WHAT YOU ARE ASKED TO DO: Print, unchanged, the line containing "focused on bankrupt Spanish c" along with all lines that follow it to the end of the listing.
EXERCISE INPUTS START
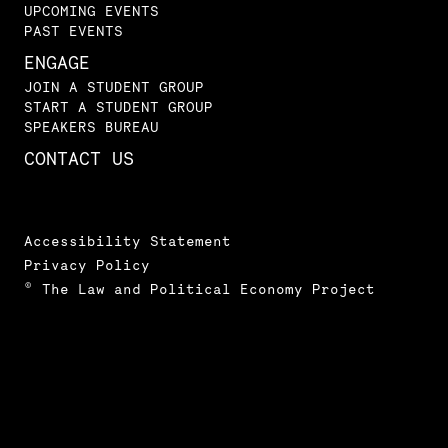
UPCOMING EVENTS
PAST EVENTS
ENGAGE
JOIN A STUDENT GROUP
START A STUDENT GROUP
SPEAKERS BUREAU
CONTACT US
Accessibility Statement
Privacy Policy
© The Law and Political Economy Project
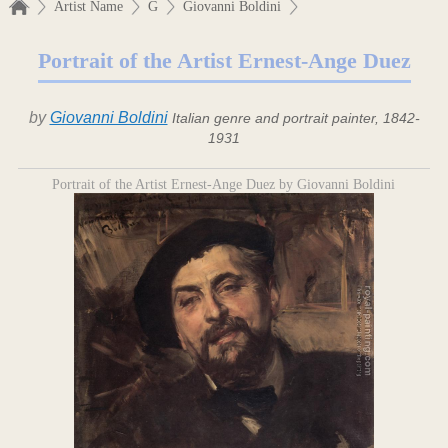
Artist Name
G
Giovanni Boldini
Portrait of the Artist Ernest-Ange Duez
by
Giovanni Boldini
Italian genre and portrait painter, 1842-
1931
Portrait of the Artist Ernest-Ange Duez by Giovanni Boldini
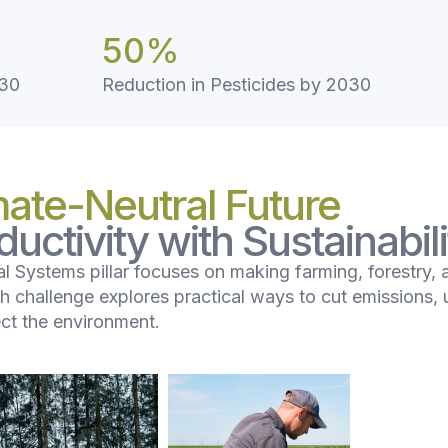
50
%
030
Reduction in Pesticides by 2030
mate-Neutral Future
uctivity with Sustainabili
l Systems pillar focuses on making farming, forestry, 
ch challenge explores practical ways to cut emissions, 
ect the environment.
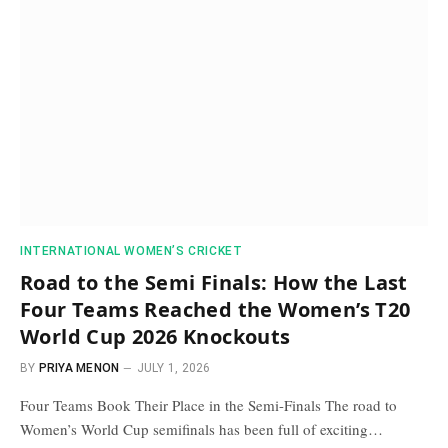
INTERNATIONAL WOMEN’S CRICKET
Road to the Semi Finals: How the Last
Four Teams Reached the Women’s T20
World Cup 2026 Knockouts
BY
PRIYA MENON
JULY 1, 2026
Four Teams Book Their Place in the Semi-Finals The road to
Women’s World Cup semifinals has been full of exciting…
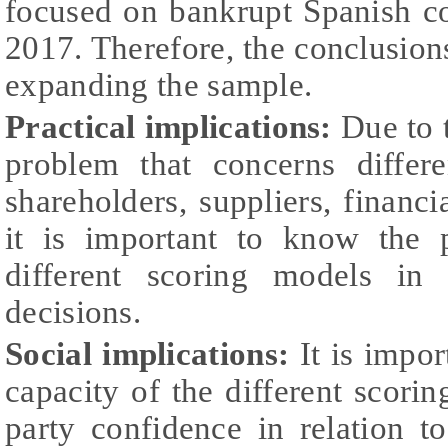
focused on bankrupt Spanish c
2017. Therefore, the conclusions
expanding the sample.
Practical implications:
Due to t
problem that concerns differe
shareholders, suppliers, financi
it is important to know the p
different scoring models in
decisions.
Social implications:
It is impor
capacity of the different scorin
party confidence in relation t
EXERCISE INPUTS END
SOLVED EXERCISE:
focused on bankrupt Spanish c
2017. Therefore, the conclusions
expanding the sample.
Practical implications:
Due to t
problem that concerns differe
shareholders, suppliers, financi
it is important to know the p
different scoring models in
decisions.
Social implications:
It is impor
capacity of the different scorin
party confidence in relation t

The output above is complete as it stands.